Here some fragments of my speech:
“We live in a world where there is a disconnection between what we feel, what we believe, what we understand, and the truth. Never before has humanity had access to so much information -- so quickly and so easily. This amount of information has created a gap between perception and reality. Every day we hear things like:
- Fake news
- Global warming
- Crime and violence
- White extremists
- Racism and discrimination
- Animal extinction
- Republicans, Democrats
- The wall
“And the list keep going …
“But we can all agree that, regardless of the amount of information, some is true, some is false, and some depends on our perception.
“We can also all agree that people cannot fly just by flapping their arms, or that we cannot survive without breathing. If we can agree on certain truths, why can we not agree on others?
“We make decisions every day, every hour, every minute in our lives, and one of those decisions has been to do wildlife rehabilitation. Are the things we say, do, and know about wildlife rehabilitation: true, fair, good, and beneficial?
“Making good things is a selfish act …
“Probably most of you started in the rehabilitation world because you wanted to do something good. But, do you remember that I said that doing good is a selfish act? If you do good you will feel good, but what if what we are doing is not good? What if the things we think, say, and do are not: true, fair, good, and beneficial?
“I have a true belief, (and this is a belief, not a FACT) that there is a disconnection between wildlife rehabilitation emotions and wildlife rehabilitation science …
“… I believe that to reconnect we need to LOVE.
“There are two types of love. In the first one, we do things to make us feel good, and not for the animals. We come first, the animal comes second. We want to be really close to the animals, touch them if possible, because we are fascinated by them. Sometimes we love animals, like some parents love their children:
- The parents overprotect their children;
- Parents don’t leave any room for their children to explore;
- They facilitate everything for their children;
- They don’t want them to take any risks and make mistakes;
- And parents don’t allow their kids to be independent and solve their own problems.
“There is a second type of love, where the animal comes FIRST and we come second. It is a desire to want the best for that animal, regardless of how bad we may feel.
“After all, we ALL care for wildlife, and that is why we do it. Nevertheless, I used to be in the first category of love, and I learned that the things I think, I say and I do, need to be: true, fair, good, and beneficial.
“How can we come to an agreement to base wildlife rehabilitation in science (that is true and fair) and not just in experience and emotions (that is fake news) so we can do good, do better, and really benefit wildlife?

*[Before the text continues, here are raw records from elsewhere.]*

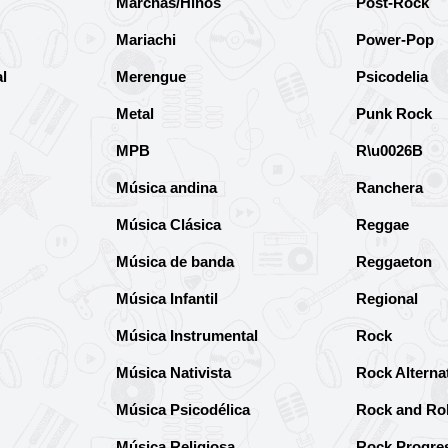
Marchas/Hinos
Post-Rock
Mariachi
Power-Pop
l
Merengue
Psicodelia
Metal
Punk Rock
MPB
R\u0026B
Música andina
Ranchera
Música Clásica
Reggae
Música de banda
Reggaeton
Música Infantil
Regional
Música Instrumental
Rock
Música Nativista
Rock Alterna
Música Psicodélica
Rock and Rol
Música Religiosa
Rock Progre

“I do not have all the answers of how, but I found that there are three easy steps to think, say, and do for true, fair, good, and beneficial things.
- Believe in truth, believe in science, even when you don’t like it or makes you uncomfortable.
- Dare yourself to understand better, not just to know more. Because sometimes we know more, but understand less. Try to understand more.
- BE HUMBLE!!! If you are humble, you will do good, feel good, and everyone will benefit from what you do.
‘In the end we will only protect what we love, we will love what we understand, and we will understand only what we are taught is true.’”
As my speech says, 2018 helped me improving my connection with wildlife and the environment. My job gives me the opportunity to make better this country (U.S.), my country (Mexico), and the world, doing good, fair, beneficial, and true meaningful things for wildlife.